» Work to be completed
From the listing below, retype exactly the line holding "table_cell [494, 1186, 1038, 1440]", the line holding "table_cell [141, 149, 493, 954]", and the lines between them; skip everything else.

» Input data

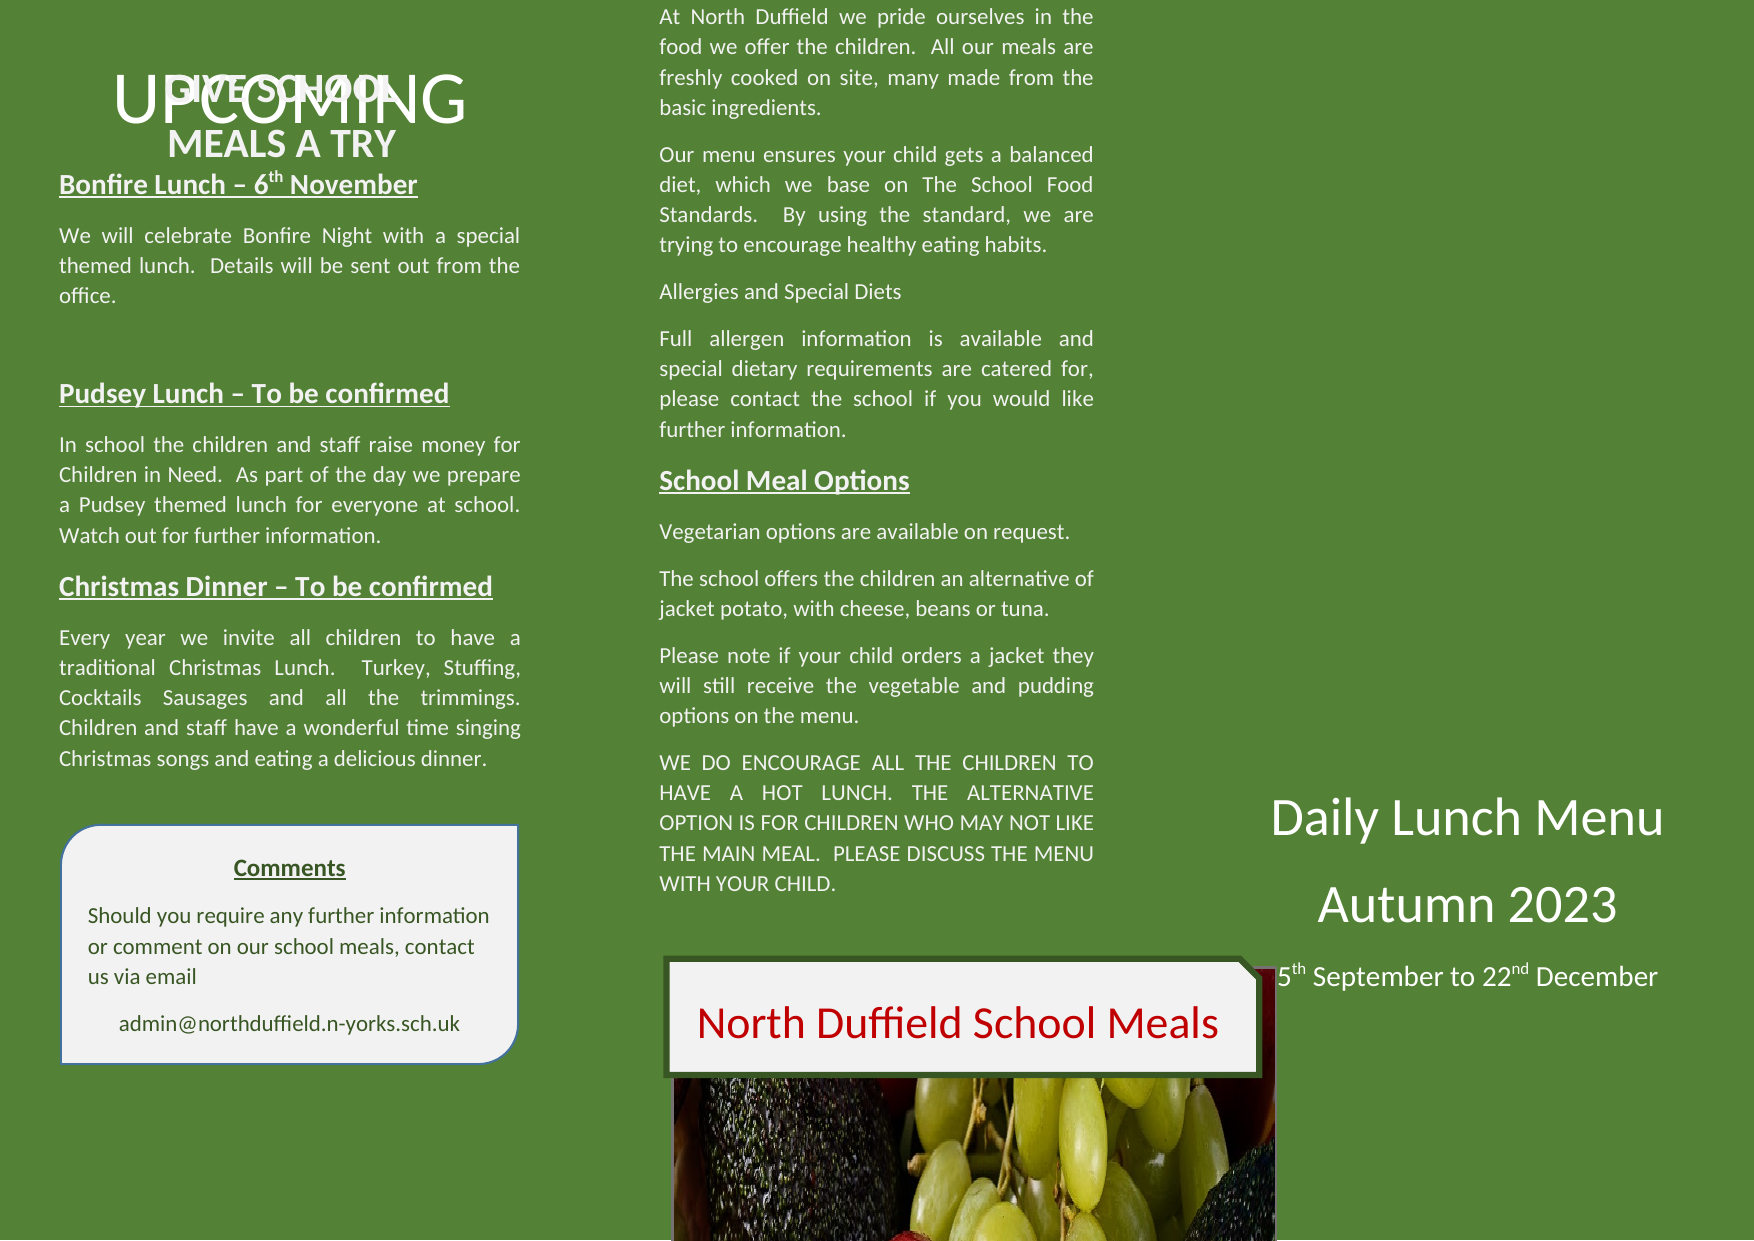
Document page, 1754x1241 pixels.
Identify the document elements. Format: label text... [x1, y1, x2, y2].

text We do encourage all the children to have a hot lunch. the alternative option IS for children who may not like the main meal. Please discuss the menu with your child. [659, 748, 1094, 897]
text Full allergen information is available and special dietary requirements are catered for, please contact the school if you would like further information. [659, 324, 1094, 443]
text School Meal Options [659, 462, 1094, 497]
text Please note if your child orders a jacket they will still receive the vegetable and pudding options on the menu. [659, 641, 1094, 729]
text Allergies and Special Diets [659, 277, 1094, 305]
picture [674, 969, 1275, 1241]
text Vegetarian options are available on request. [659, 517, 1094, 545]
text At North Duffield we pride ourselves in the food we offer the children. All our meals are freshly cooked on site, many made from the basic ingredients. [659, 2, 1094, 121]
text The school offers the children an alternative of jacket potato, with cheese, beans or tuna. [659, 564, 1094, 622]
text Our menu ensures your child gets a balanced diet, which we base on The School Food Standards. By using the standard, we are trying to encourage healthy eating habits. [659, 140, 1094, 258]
* * *
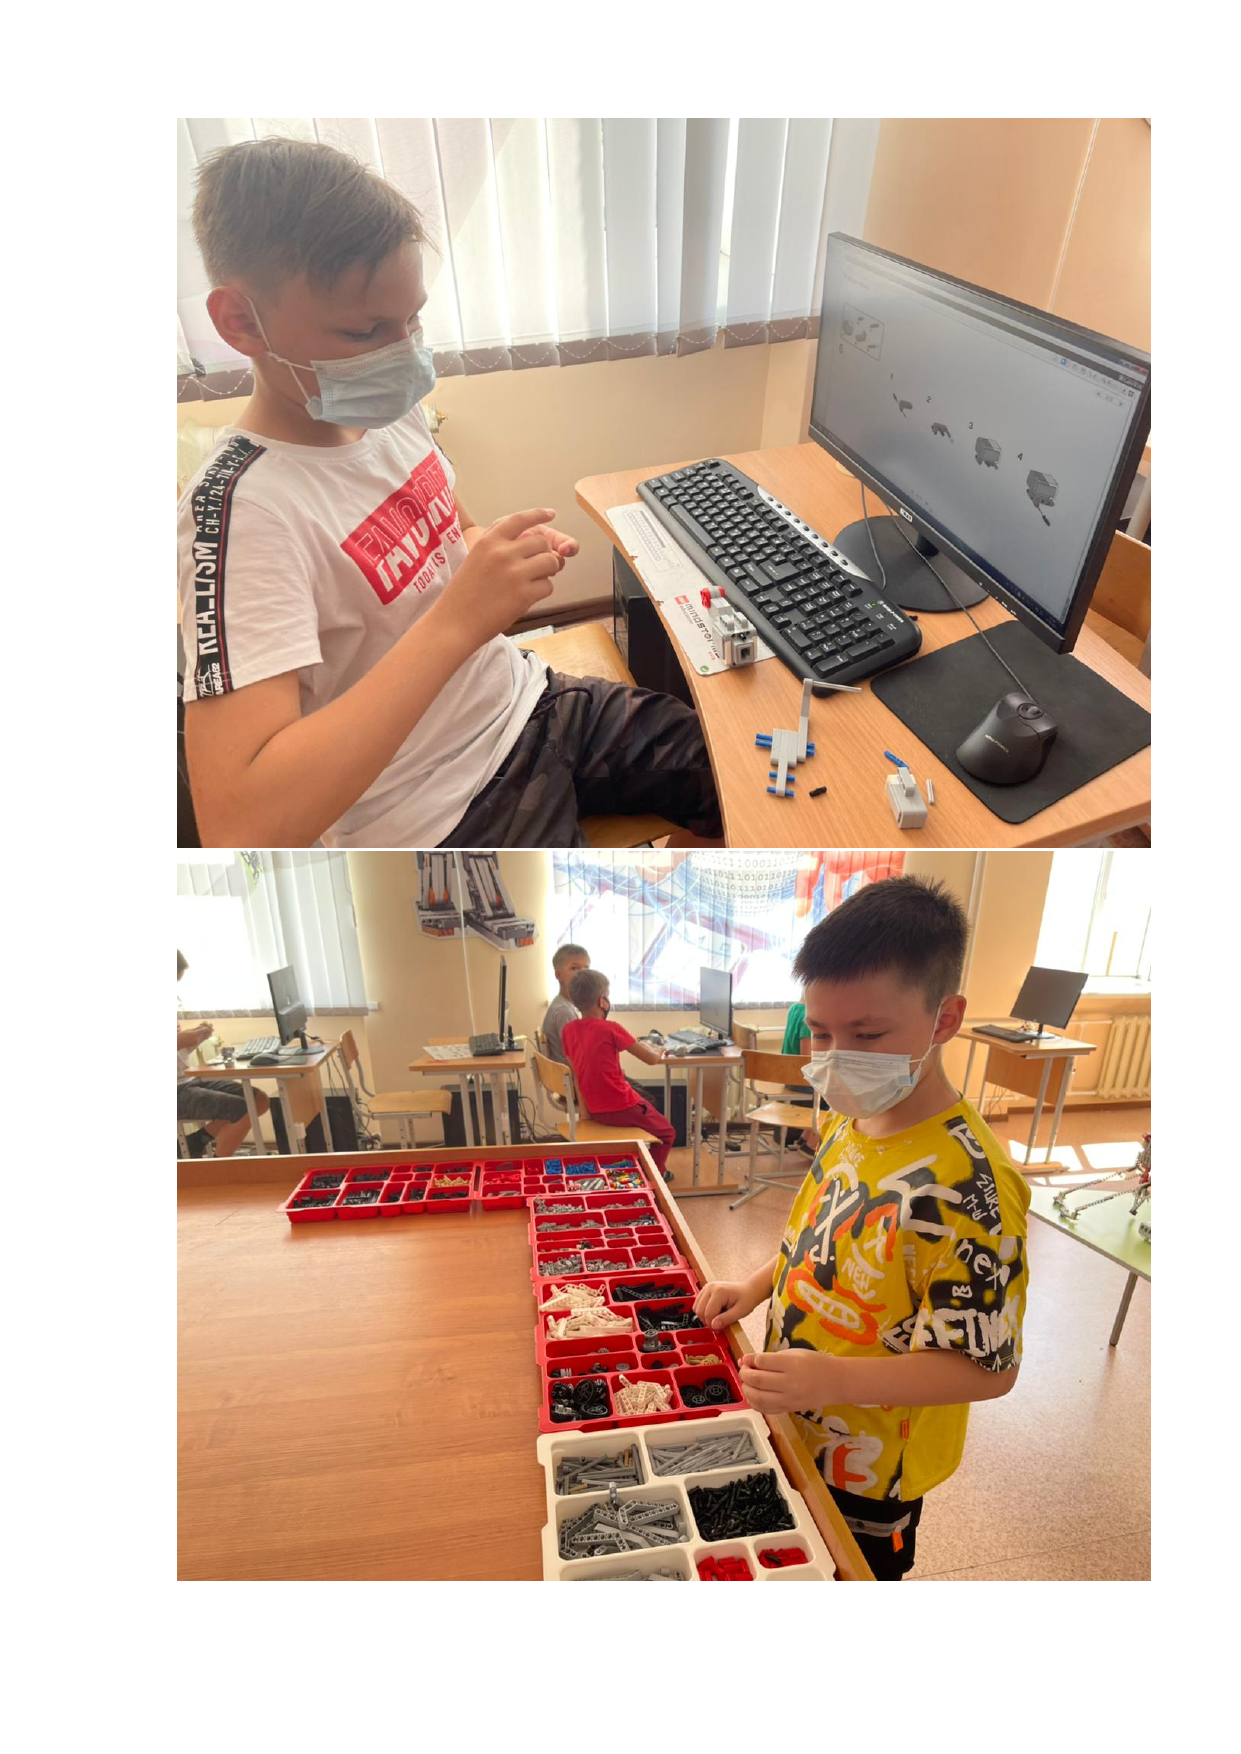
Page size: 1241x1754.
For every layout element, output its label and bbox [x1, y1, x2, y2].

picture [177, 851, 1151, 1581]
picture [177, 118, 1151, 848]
==
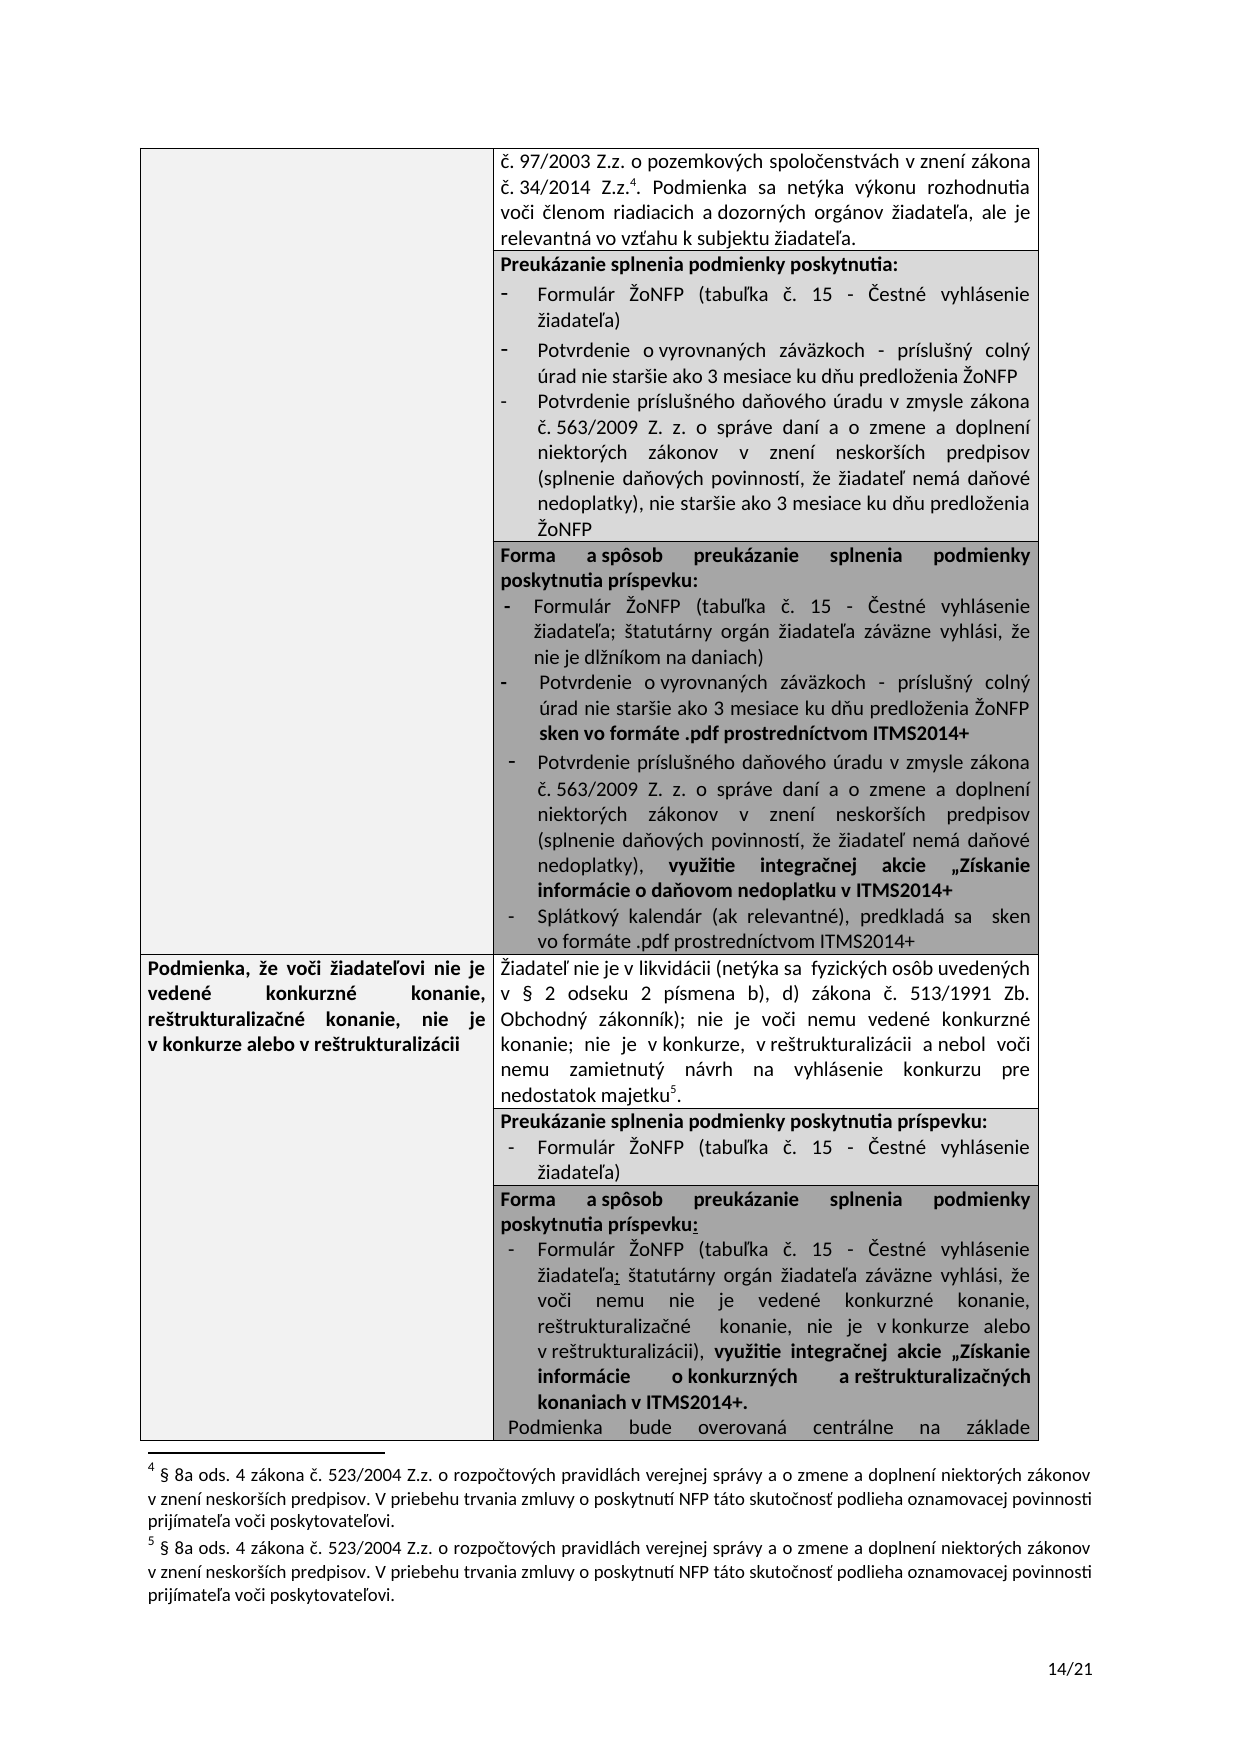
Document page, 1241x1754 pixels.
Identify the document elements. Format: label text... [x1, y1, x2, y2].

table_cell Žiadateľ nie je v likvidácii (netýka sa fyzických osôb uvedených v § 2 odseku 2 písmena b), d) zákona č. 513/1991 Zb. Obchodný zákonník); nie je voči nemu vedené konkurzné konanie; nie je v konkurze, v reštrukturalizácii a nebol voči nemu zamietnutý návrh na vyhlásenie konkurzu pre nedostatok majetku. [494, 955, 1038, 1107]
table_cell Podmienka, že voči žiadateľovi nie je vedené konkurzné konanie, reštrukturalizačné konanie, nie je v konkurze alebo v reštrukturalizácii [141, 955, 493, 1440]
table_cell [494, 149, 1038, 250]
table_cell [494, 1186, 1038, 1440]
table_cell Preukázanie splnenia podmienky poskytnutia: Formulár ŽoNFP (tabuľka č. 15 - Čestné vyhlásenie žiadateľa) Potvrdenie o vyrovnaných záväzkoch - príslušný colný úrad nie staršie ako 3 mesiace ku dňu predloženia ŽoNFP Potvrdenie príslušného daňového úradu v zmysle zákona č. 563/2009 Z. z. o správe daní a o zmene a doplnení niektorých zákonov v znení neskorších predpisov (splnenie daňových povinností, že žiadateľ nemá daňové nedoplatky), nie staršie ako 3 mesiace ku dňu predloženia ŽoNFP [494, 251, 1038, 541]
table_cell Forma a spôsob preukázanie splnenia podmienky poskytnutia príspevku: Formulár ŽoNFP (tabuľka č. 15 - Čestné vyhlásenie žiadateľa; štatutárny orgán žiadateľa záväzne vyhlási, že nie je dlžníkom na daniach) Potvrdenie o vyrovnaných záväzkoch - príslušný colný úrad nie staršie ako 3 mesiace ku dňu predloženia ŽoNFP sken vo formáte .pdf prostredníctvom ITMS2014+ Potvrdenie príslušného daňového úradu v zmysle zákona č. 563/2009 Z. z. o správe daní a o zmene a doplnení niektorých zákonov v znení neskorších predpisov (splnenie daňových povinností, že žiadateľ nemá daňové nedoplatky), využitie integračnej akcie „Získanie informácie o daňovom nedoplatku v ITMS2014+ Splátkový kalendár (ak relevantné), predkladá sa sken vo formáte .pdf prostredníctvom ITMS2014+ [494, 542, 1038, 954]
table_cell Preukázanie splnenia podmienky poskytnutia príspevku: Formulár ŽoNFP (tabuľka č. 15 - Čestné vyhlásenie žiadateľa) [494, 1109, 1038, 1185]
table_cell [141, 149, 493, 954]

» Response area
table_cell [494, 1186, 1038, 1440]
table_cell Preukázanie splnenia podmienky poskytnutia: Formulár ŽoNFP (tabuľka č. 15 - Čestné vyhlásenie žiadateľa) Potvrdenie o vyrovnaných záväzkoch - príslušný colný úrad nie staršie ako 3 mesiace ku dňu predloženia ŽoNFP Potvrdenie príslušného daňového úradu v zmysle zákona č. 563/2009 Z. z. o správe daní a o zmene a doplnení niektorých zákonov v znení neskorších predpisov (splnenie daňových povinností, že žiadateľ nemá daňové nedoplatky), nie staršie ako 3 mesiace ku dňu predloženia ŽoNFP [494, 251, 1038, 541]
table_cell Forma a spôsob preukázanie splnenia podmienky poskytnutia príspevku: Formulár ŽoNFP (tabuľka č. 15 - Čestné vyhlásenie žiadateľa; štatutárny orgán žiadateľa záväzne vyhlási, že nie je dlžníkom na daniach) Potvrdenie o vyrovnaných záväzkoch - príslušný colný úrad nie staršie ako 3 mesiace ku dňu predloženia ŽoNFP sken vo formáte .pdf prostredníctvom ITMS2014+ Potvrdenie príslušného daňového úradu v zmysle zákona č. 563/2009 Z. z. o správe daní a o zmene a doplnení niektorých zákonov v znení neskorších predpisov (splnenie daňových povinností, že žiadateľ nemá daňové nedoplatky), využitie integračnej akcie „Získanie informácie o daňovom nedoplatku v ITMS2014+ Splátkový kalendár (ak relevantné), predkladá sa sken vo formáte .pdf prostredníctvom ITMS2014+ [494, 542, 1038, 954]
table_cell Preukázanie splnenia podmienky poskytnutia príspevku: Formulár ŽoNFP (tabuľka č. 15 - Čestné vyhlásenie žiadateľa) [494, 1109, 1038, 1185]
table_cell [141, 149, 493, 954]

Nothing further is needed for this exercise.